From quality community theater produced by the Northern Lakes Arts Association in Ely to the Ely Winter Festival and Art Walk, to the Northern Lights Music Festival, to the Pickup Truck Opera that entertained audiences across our area this past week, the sounds, colors, and motion of public performance have been lighting up our area communities this summer.
And it’s not by accident. Over the past 14 years, voter-approved sales tax dollars from the Minnesota Legacy Amendment to the state’s constitution have made possible an unprecedented state investment in a number of areas, including in public arts and culture. That’s benefitted groups like Northwoods Friends of the Arts in Cook as well as the Arrowhead Regional Library System, which has been able to offer arts and cultural programming not available in the past. It’s almost certain to provide some operational and programming support for the Lake Vermilion Cultural Center once its building is fully completed. It’s also benefitted individual artists, who have been able to pursue public art projects, from murals to sculpture to performance, that might otherwise not have been possible.
Since enactment of the amendment in 2009, the funding has directed over $705 million toward artistic and cultural projects and programming statewide. That’s created a blossoming of public art, which has enlivened our area communities and enhanced the quality of life for millions of Minnesotans.
Minnesota has long had a reputation for supporting the arts. Before passage of the legacy amendment, Minnesota was in the top ten (ninth to be exact) among states in per-capita investment in the arts. Today, Minnesota ranks number one, investing an average of about six dollars per person. It’s amazing what that six dollars can buy, especially for communities outside the Twin Cities metropolitan area, where the impact has been the most profound.
The arts aren’t just good entertainment.

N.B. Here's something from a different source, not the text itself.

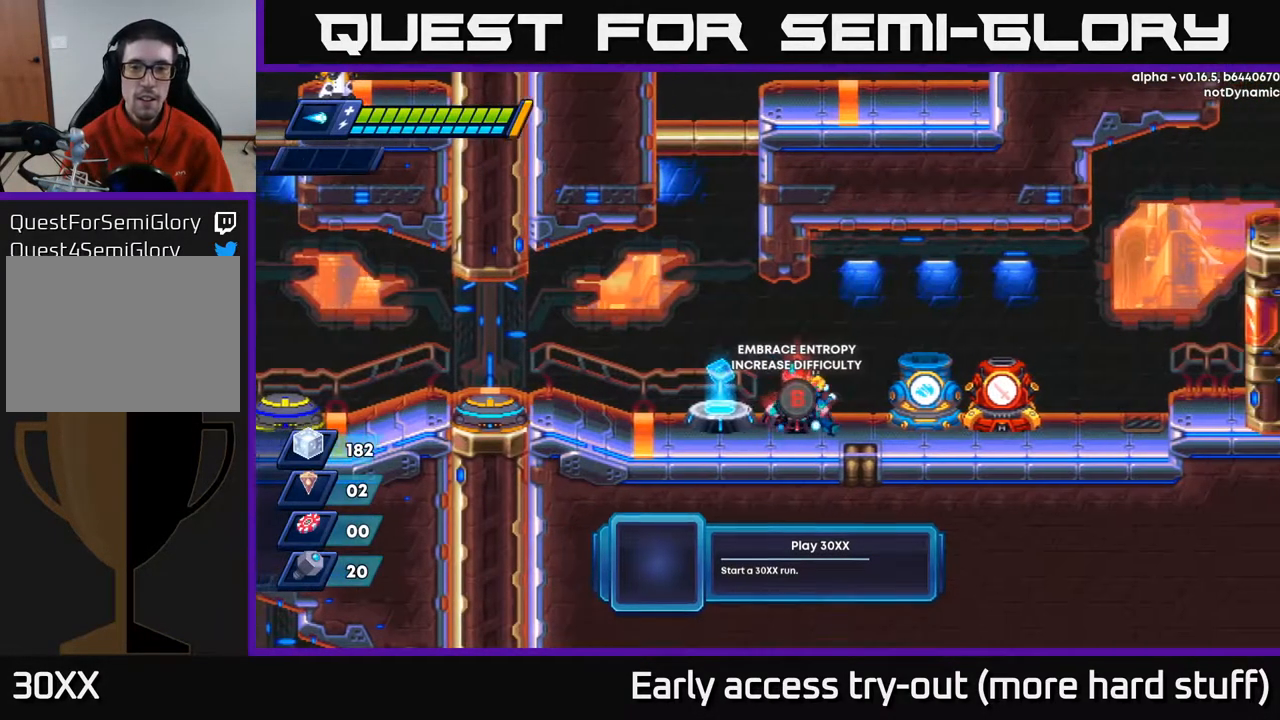
{"buttons": ["DPAD_RIGHT"], "right_stick": "center", "events": []}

They’re good business, too. In fact, a 2019 study by the nonprofit group Creative Minnesota, concluded that the arts generated nearly a $100 million in economic activity in the seven-county Arrowhead region alone. That included money spent by audiences as well as the incomes generated by the artists themselves.
That impact is helped by the fact that the Arrowhead region regularly ranks second in their participation in arts programming among the state’s eleven regions. Residents here in the North Country are eager for arts programming and we show up when it’s available.
There is evidence that an active arts community is good for seemingly unrelated businesses as well. A 2017 study by the National Endowment for the Arts and the U.S. Department of Agriculture, found that rural counties with active arts communities or performing arts centers were more likely to attract new and innovative businesses. It’s an interesting correlation and the researchers concluded that innovative individuals, who are more likely to start innovative businesses, were more likely to locate in areas with an active arts scene. In effect, the arts act as a kind of magnet for innovative people— the kind that bring new vitality to communities and economies.
That new vitality is becoming evident in communities in our region, and we believe the arts are playing a role in making it happen. It’s something to celebrate.